I think a big challenge moving forward is the room itself, whether the living room for playback or the studio for recording. While this sounds like a digression from your topic, it all adds up, on the way from the musical performance to the final product. Great player, great room, great mics, great engineers, great mix and master, great delivery method. If all these ducks are not in a row, then the potential advantages of digital over vinyl becomes much less apparent. Sky


Depending on what decade an album was recorded will determine what is on a master tape, and what format it was intended to be played upon, ie.
AM or FM radio, vinyl record, cd, or streaming consumption, Equipment used in the studio, and the engineers intention and so on. Many modern recordings have much more apparent and potent rich bass to my ear, as well; clearer and more beautiful resolution. I love it, so intoxicating and addictive. As a hungry consumer of all formats and gendres that has lived through 5 decades of music, have surmised it should be all about the music. Quality of sound and production cannot be the penultimate virtues of music lest we all become “Audiofools”and strain resolve the difference in sound of 12 and 14 gauge speaker wire. Having said that, give us the best quality you can muster, its extraordinarily Delicious on a good home or car stereo or headphones and let’s esure the artists are compensated properly for their talent and hard work.

Vince Moran-McHugh

I do love vinyl and hardly ever buy CDs anymore.

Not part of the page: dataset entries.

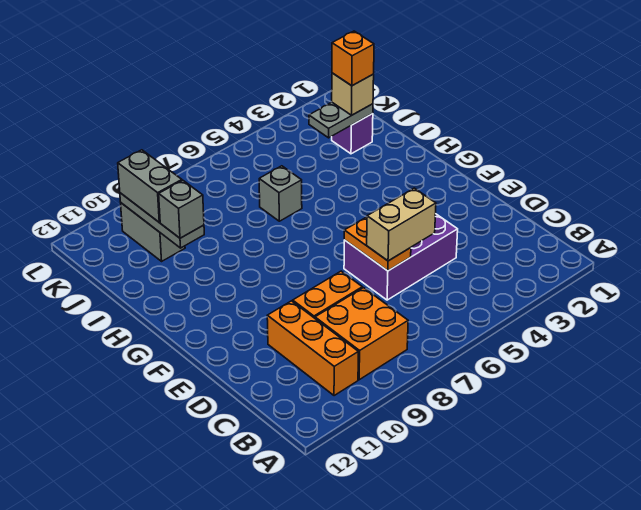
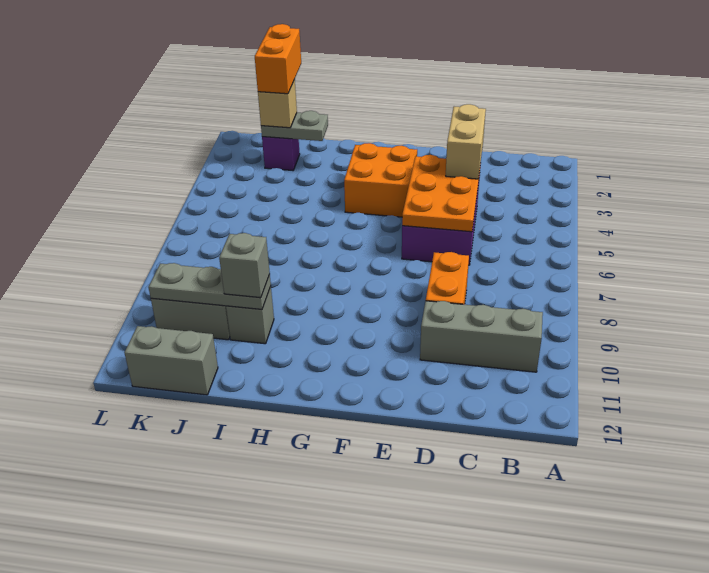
orange 2x2 brick [315,288,408,380] -> orange 2x2 brick moved to [344,143,417,217]
orange 1x3 brick [267,301,358,396] -> grey 1x3 brick [420,301,543,372]
tan 1x2 brick [367,188,436,261] -> tan 1x2 brick moved to [446,104,486,179]
orange 1x2 plate [344,217,411,271] -> orange 2x3 plate [402,155,481,232]
grey 1x1 brick [259,166,302,221] -> grey 1x1 brick moved to [226,286,274,344]
grey 1x2 plate [309,103,373,138] -> grey 1x2 plate turned to [261,111,328,141]
orange 1x1 brick [332,31,374,86] -> orange 1x2 brick [255,24,301,94]
grey 1x2 brick [118,150,182,222] -> grey 1x2 brick moved to [124,326,218,395]

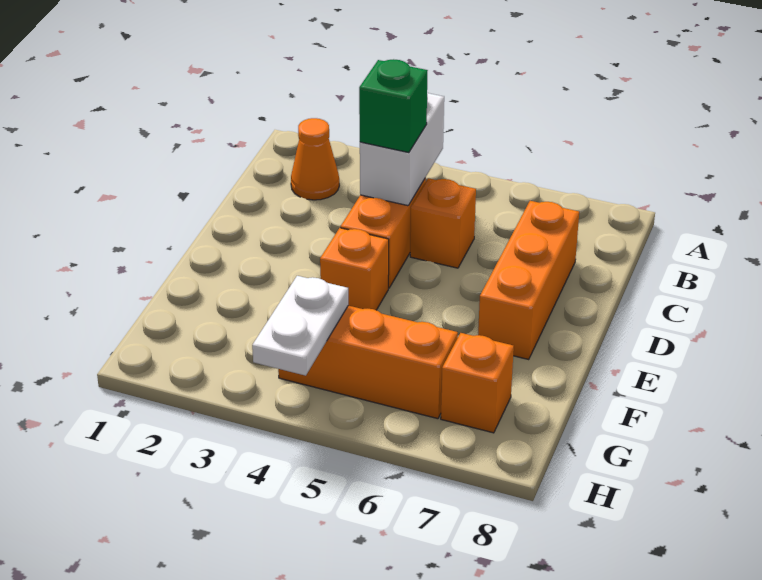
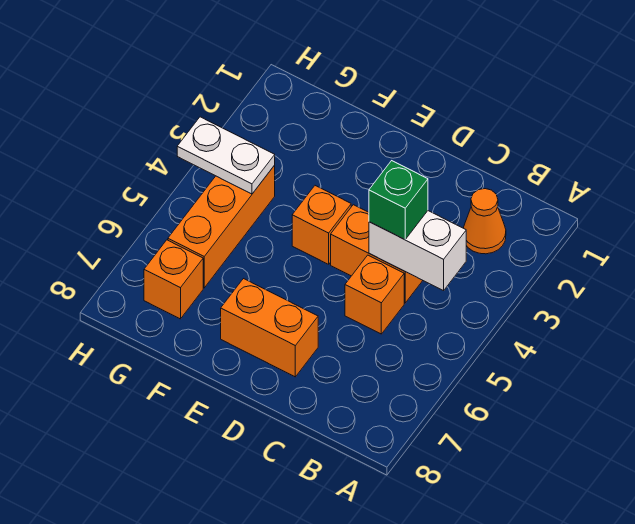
orange 1x3 brick [478,201,579,359] -> orange 1x2 brick [221,279,318,377]

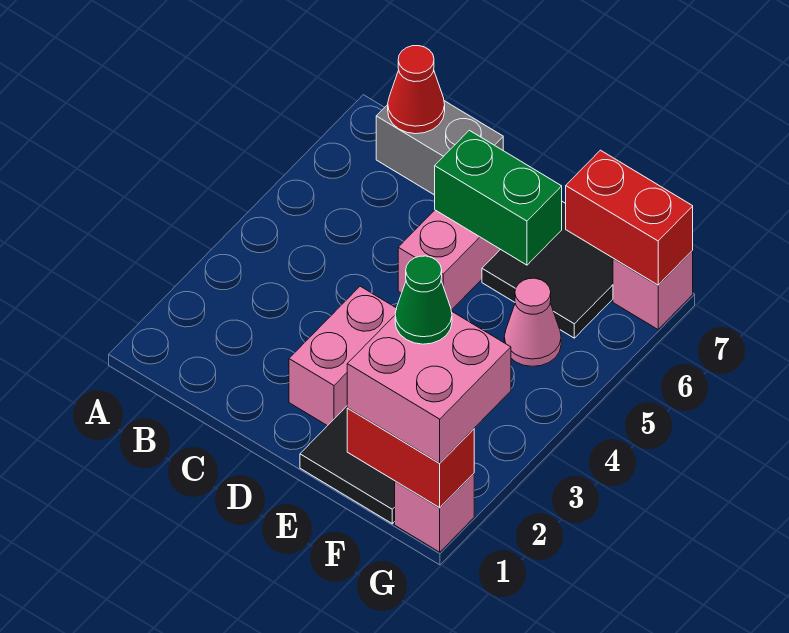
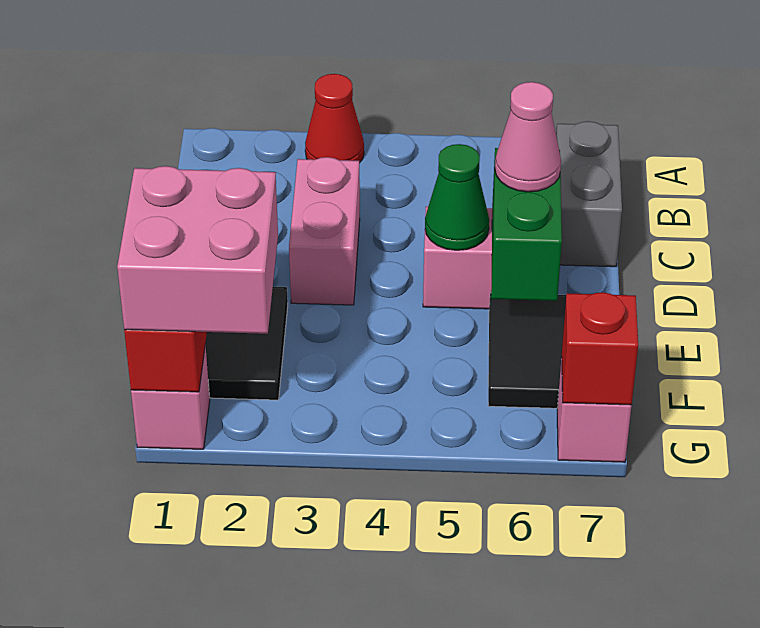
red 1x1 cone [388,46,445,134] -> red 1x1 cone moved to [305,74,364,163]
pink 1x2 brick [289,286,396,426] -> pink 1x2 brick turned to [289,157,360,305]
green 1x1 cone [395,256,452,344] -> green 1x1 cone moved to [425,144,489,250]
pink 1x1 cone [504,278,561,366] -> pink 1x1 cone moved to [495,82,561,192]
red 1x2 brick [566,150,693,285] -> red 1x1 brick [562,292,638,405]

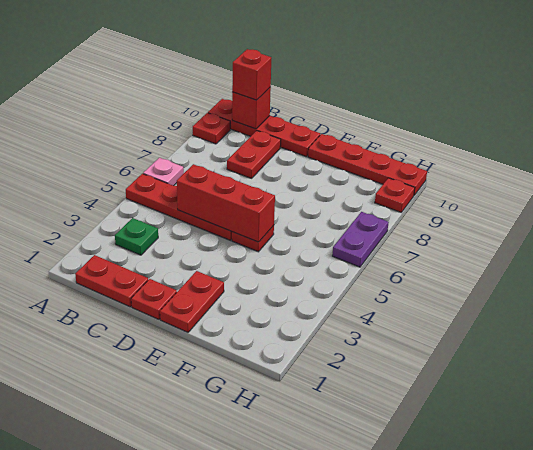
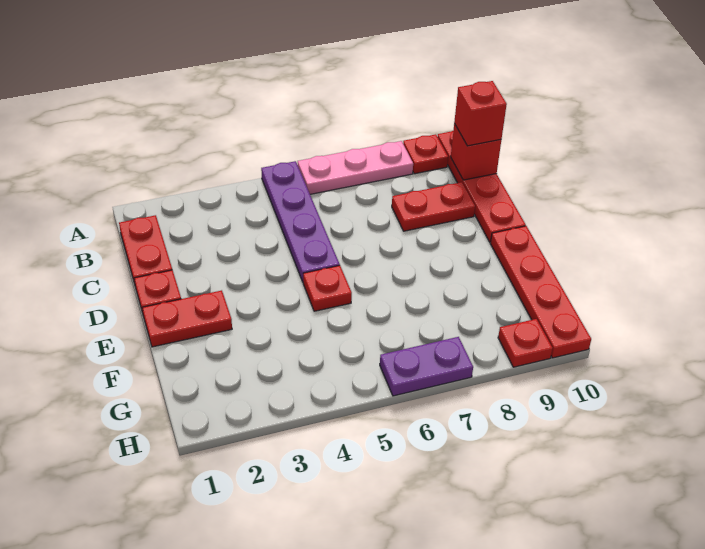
red 1x4 plate [126,174,232,240] -> purple 1x4 plate [261,161,340,282]
pink 1x1 plate [143,158,184,186] -> pink 1x3 plate [298,141,413,194]
green 1x1 plate [115,218,158,255] -> none
red 1x3 brick [177,164,275,242] -> none

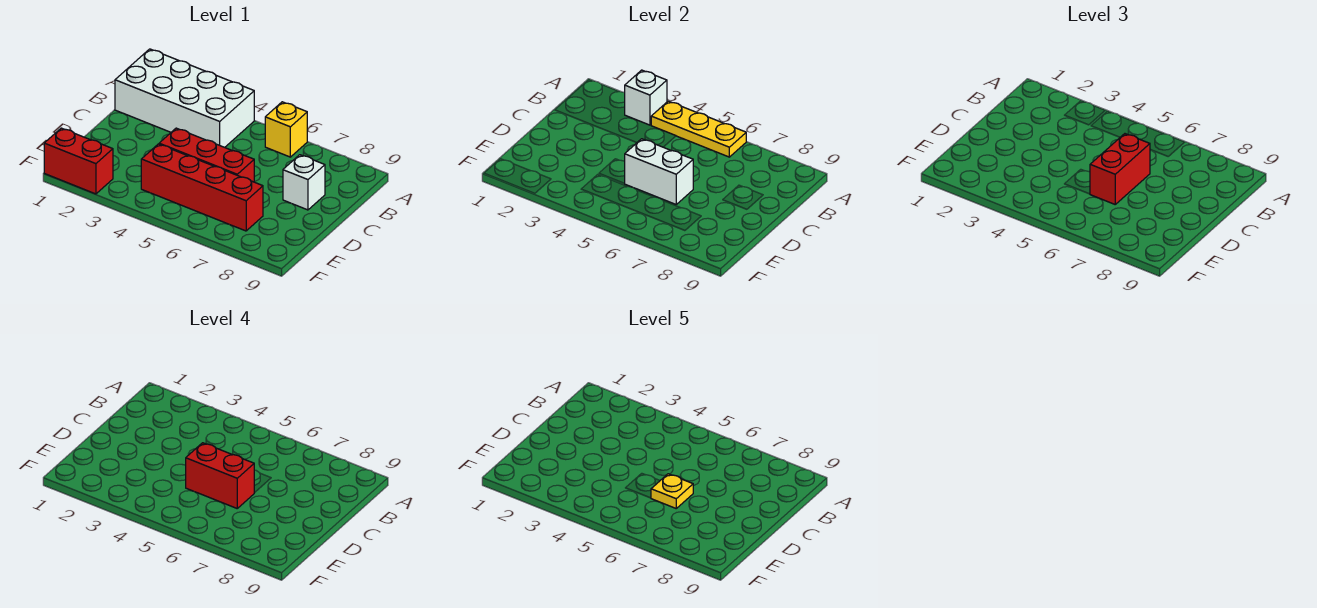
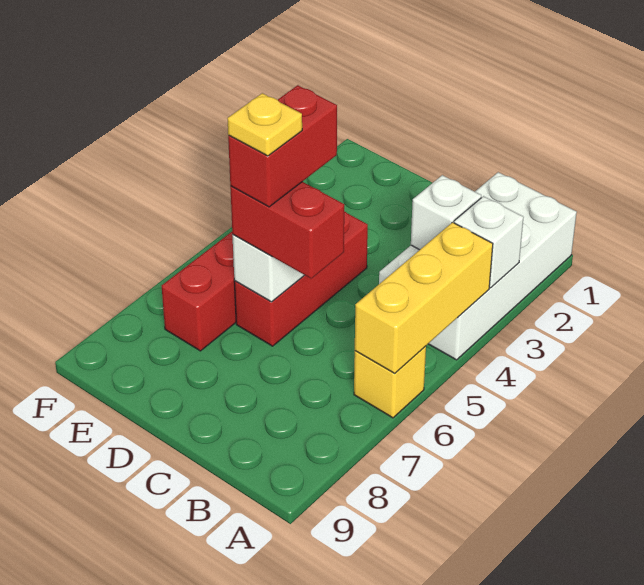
yellow 1x3 plate [651,101,746,157] -> yellow 1x3 brick [355,222,493,373]
white 1x1 brick [283,155,325,210] -> white 1x1 brick moved to [411,175,481,250]
red 1x2 brick [44,128,113,194] -> none

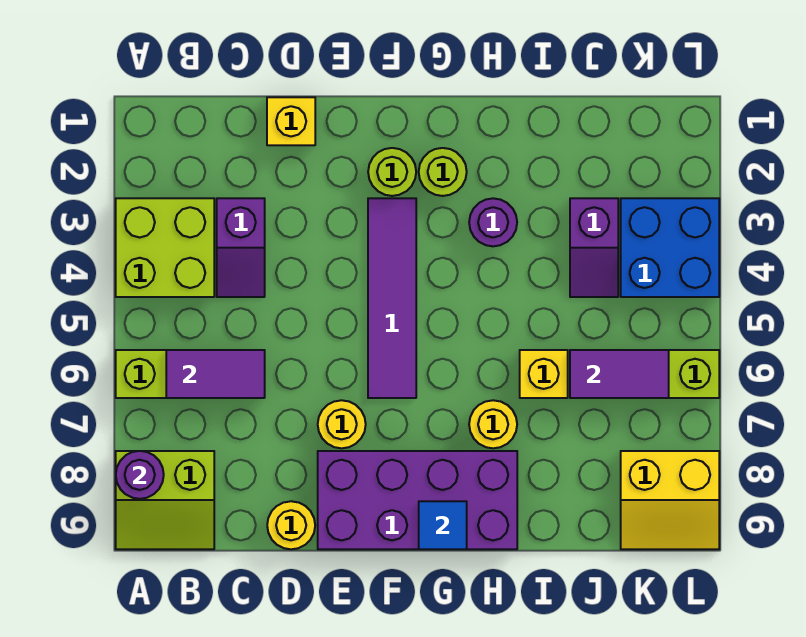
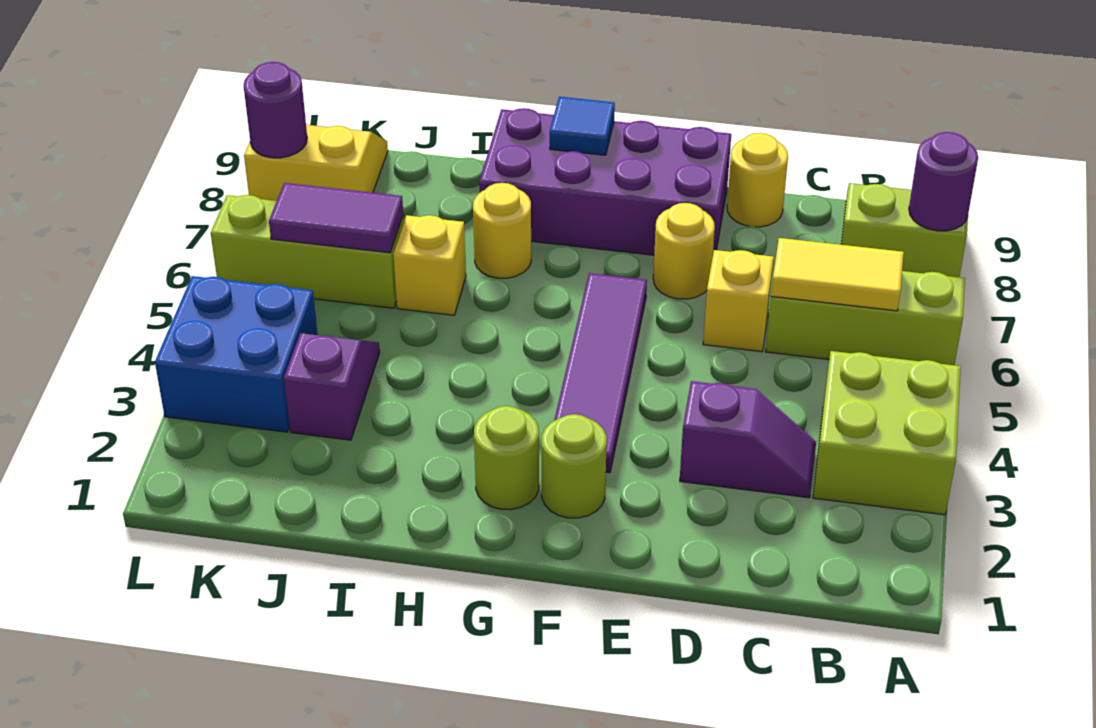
purple 1x2 tile [166,350,265,398] -> yellow 1x2 tile [771,238,904,311]
purple 1x2 slope [217,198,265,297] -> purple 1x2 slope turned to [680,381,816,498]
yellow 1x1 brick [267,97,315,145] -> yellow 1x1 brick moved to [703,250,774,352]
purple 1x1 round brick [469,198,517,246] -> purple 1x1 round brick moved to [244,62,307,158]

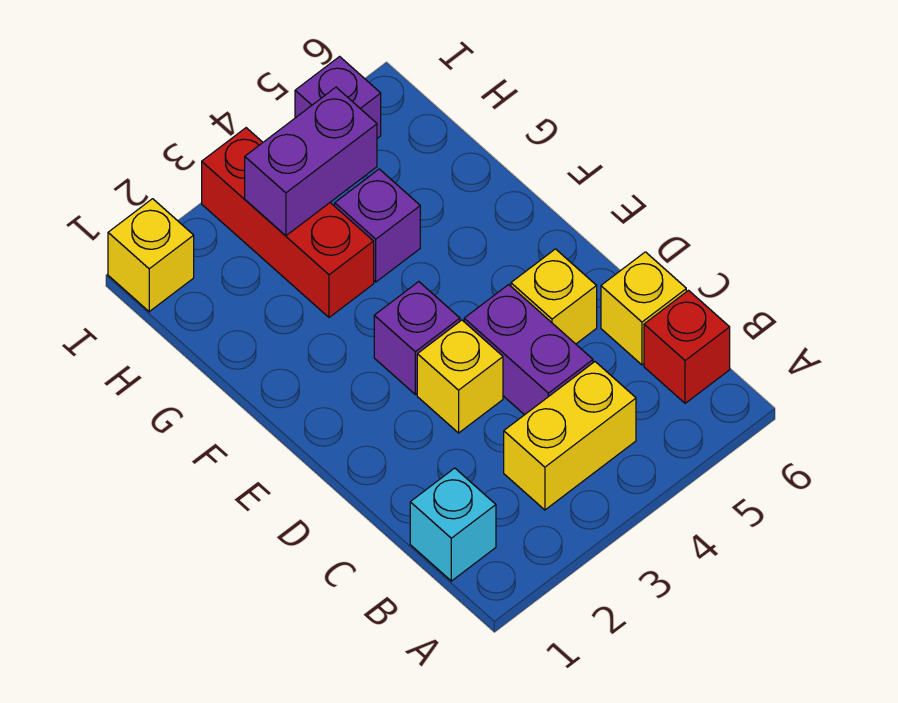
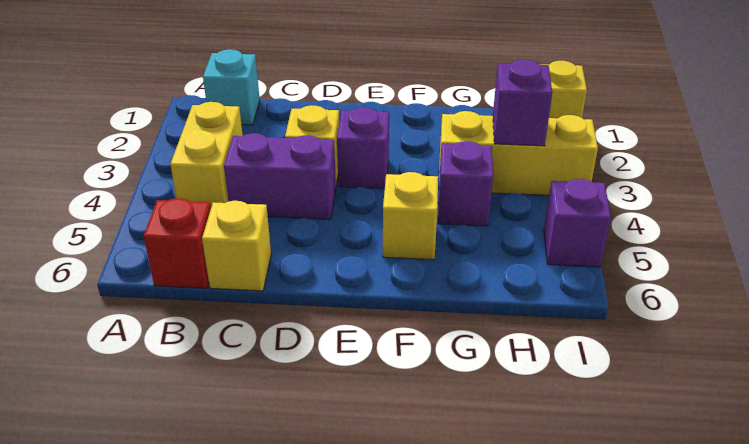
yellow 1x1 brick [511,249,597,344] -> yellow 1x1 brick moved to [383,172,438,260]
red 1x3 brick [202,128,374,317] -> yellow 1x3 brick [439,111,598,195]
purple 1x2 brick [245,87,377,236] -> purple 1x1 brick [493,59,552,146]

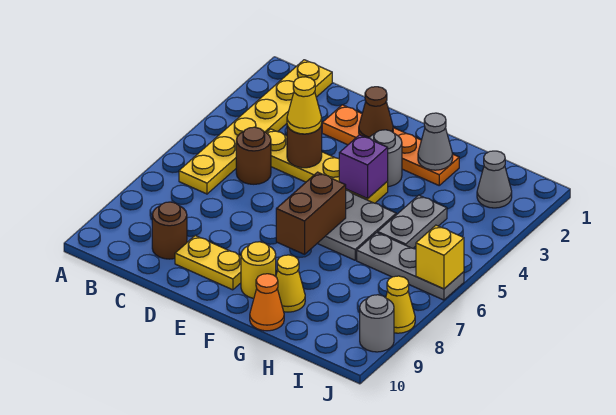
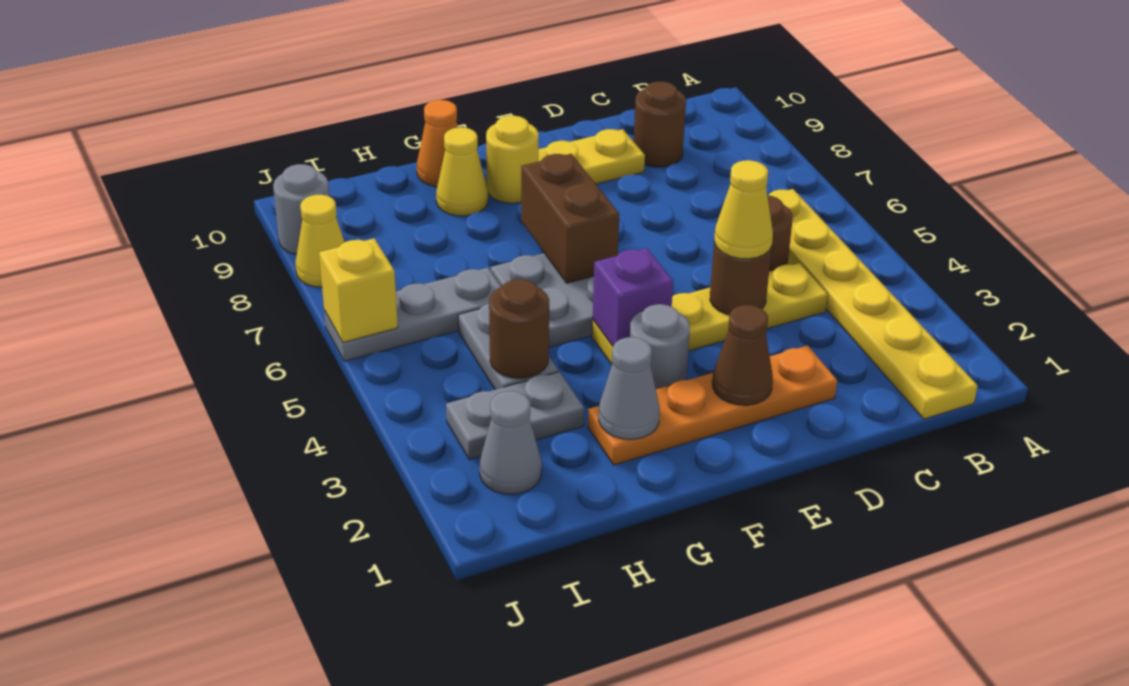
none -> grey 1x2 plate [446,372,584,460]
none -> brown 1x1 round brick [489,279,549,378]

New albums I will get on vinyl/high res download.
I find that the high price of vinyl is getting to me though and I often feel I am being taken for a ride. A few times in the last year I have bought an album for over £20 where there is no download card included. You may think that is fine as I am buying vinyl, not a download, but I want to listen on the go and only have time to put on a record at the weekend. Added to that hardly any of the albums have proper inserts to protect the discs and only come with cardboard slips. The static buildup when you play it for the first time makes you hair stand on end! This means there is extra outlay, admittedly minimal if bought in bulk, to buy these protectors.
I just feel we are not getting value for money with what is priced as a premium product.
The ideal? Gatefold covers, cellophane/paper disc slips (back in the day all vinyl came with these, why not now?) and either a CD version of the album or a hi-res/WAV download card. I can see where my £20-£25 was going then…

Marc Henshall

Hey Vince, thanks for sharing your experience. I’d agree, there could definitely be more done to increase the perceived value of records. I’m sure the high-price tag is a combination of supply and demand (there’s still a huge bottleneck in the production process of vinyl), and the price big labels think they can get away with.

For me, one of the big selling points of new vinyl has always been the included download card. I too have experienced a couple of purchases that didn’t include one recently – it would be a shame if this trend continues. As recent figures suggest, however, our consumption habits are fast moving away from downloads and over to digital streaming; I wonder if this is could drive manufacturers away from download cards? I certainly hope hot.

As for the static build up on new records, I would highly recommend cleaning your new records (if you’re not already) to help remove this, along with any nasties from the manufacturing process. Here’s a previous post on the topic:

Hope this helps – thanks again for your comment.